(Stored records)
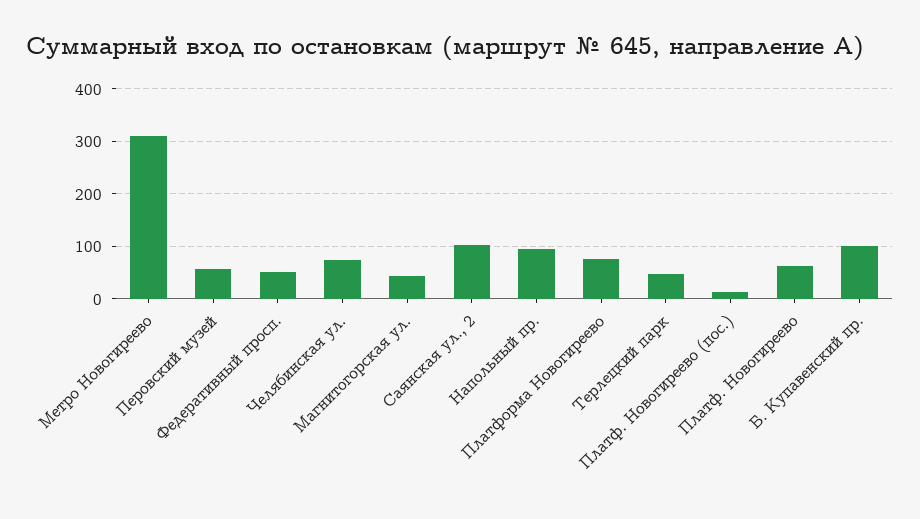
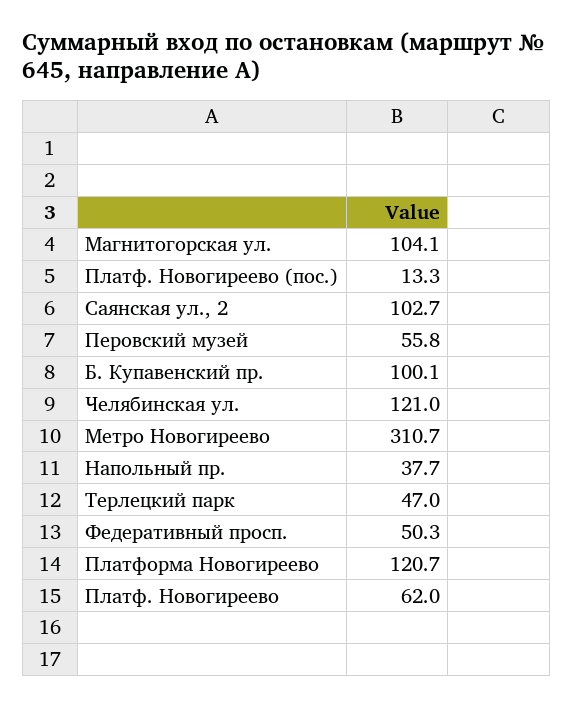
  {
    "Метро Новогиреево": 310.7,
    "Перовский музей": 55.8,
    "Федеративный просп.": 50.3,
-   "Челябинская ул.": 80,
+   "Челябинская ул.": 121,
-   "Магнитогорская ул.": 40,
+   "Магнитогорская ул.": 104.1,
    "Саянская ул., 2": 102.7,
-   "Напольный пр.": 100,
+   "Напольный пр.": 37.7,
-   "Платформа Новогиреево": 80,
+   "Платформа Новогиреево": 120.7,
    "Терлецкий парк": 47,
    "Платф. Новогиреево (пос.)": 13.3,
    "Платф. Новогиреево": 62,
    "Б. Купавенский пр.": 100.1
  }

EXERCISE DIRECTIONS: Strip the images and reproduce the remaining records precisely.

TASK SOLUTION:
  {
    "Метро Новогиреево": 310.7,
    "Перовский музей": 55.8,
    "Федеративный просп.": 50.3,
-   "Челябинская ул.": 80,
+   "Челябинская ул.": 121,
-   "Магнитогорская ул.": 40,
+   "Магнитогорская ул.": 104.1,
    "Саянская ул., 2": 102.7,
-   "Напольный пр.": 100,
+   "Напольный пр.": 37.7,
-   "Платформа Новогиреево": 80,
+   "Платформа Новогиреево": 120.7,
    "Терлецкий парк": 47,
    "Платф. Новогиреево (пос.)": 13.3,
    "Платф. Новогиреево": 62,
    "Б. Купавенский пр.": 100.1
  }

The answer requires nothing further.